Supplied data:
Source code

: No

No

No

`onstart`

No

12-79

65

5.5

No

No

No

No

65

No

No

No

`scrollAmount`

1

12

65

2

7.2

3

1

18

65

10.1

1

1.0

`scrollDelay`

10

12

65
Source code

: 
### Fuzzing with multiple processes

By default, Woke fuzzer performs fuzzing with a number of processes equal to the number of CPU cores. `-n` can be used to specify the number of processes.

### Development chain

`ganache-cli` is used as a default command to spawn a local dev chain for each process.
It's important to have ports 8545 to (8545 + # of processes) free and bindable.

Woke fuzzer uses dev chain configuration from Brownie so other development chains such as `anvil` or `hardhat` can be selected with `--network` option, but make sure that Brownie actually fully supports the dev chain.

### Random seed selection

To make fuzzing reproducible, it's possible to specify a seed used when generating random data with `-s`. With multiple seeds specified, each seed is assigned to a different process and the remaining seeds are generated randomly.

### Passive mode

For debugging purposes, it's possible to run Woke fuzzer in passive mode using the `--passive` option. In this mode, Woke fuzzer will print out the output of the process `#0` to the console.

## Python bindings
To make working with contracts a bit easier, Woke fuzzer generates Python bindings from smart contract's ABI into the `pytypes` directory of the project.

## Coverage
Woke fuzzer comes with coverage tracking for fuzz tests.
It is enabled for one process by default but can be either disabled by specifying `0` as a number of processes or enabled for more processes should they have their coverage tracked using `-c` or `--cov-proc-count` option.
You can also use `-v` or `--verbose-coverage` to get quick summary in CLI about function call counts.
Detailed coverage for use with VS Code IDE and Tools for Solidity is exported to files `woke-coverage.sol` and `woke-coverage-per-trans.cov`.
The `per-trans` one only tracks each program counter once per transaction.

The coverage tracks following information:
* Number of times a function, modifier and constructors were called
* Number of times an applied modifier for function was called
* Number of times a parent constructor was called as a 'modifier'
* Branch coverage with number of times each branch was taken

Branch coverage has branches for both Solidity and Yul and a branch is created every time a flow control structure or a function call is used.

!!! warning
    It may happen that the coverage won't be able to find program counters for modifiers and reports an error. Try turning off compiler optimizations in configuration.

Exercise brief:
Print all of the data above verbatim, with no changes.

Response to this exercise:
Source code

: No

No

No

`onstart`

No

12-79

65

5.5

No

No

No

No

65

No

No

No

`scrollAmount`

1

12

65

2

7.2

3

1

18

65

10.1

1

1.0

`scrollDelay`

10

12

65
Source code

: 
### Fuzzing with multiple processes

By default, Woke fuzzer performs fuzzing with a number of processes equal to the number of CPU cores. `-n` can be used to specify the number of processes.

### Development chain

`ganache-cli` is used as a default command to spawn a local dev chain for each process.
It's important to have ports 8545 to (8545 + # of processes) free and bindable.

Woke fuzzer uses dev chain configuration from Brownie so other development chains such as `anvil` or `hardhat` can be selected with `--network` option, but make sure that Brownie actually fully supports the dev chain.

### Random seed selection

To make fuzzing reproducible, it's possible to specify a seed used when generating random data with `-s`. With multiple seeds specified, each seed is assigned to a different process and the remaining seeds are generated randomly.

### Passive mode

For debugging purposes, it's possible to run Woke fuzzer in passive mode using the `--passive` option. In this mode, Woke fuzzer will print out the output of the process `#0` to the console.

## Python bindings
To make working with contracts a bit easier, Woke fuzzer generates Python bindings from smart contract's ABI into the `pytypes` directory of the project.

## Coverage
Woke fuzzer comes with coverage tracking for fuzz tests.
It is enabled for one process by default but can be either disabled by specifying `0` as a number of processes or enabled for more processes should they have their coverage tracked using `-c` or `--cov-proc-count` option.
You can also use `-v` or `--verbose-coverage` to get quick summary in CLI about function call counts.
Detailed coverage for use with VS Code IDE and Tools for Solidity is exported to files `woke-coverage.sol` and `woke-coverage-per-trans.cov`.
The `per-trans` one only tracks each program counter once per transaction.

The coverage tracks following information:
* Number of times a function, modifier and constructors were called
* Number of times an applied modifier for function was called
* Number of times a parent constructor was called as a 'modifier'
* Branch coverage with number of times each branch was taken

Branch coverage has branches for both Solidity and Yul and a branch is created every time a flow control structure or a function call is used.

!!! warning
    It may happen that the coverage won't be able to find program counters for modifiers and reports an error. Try turning off compiler optimizations in configuration.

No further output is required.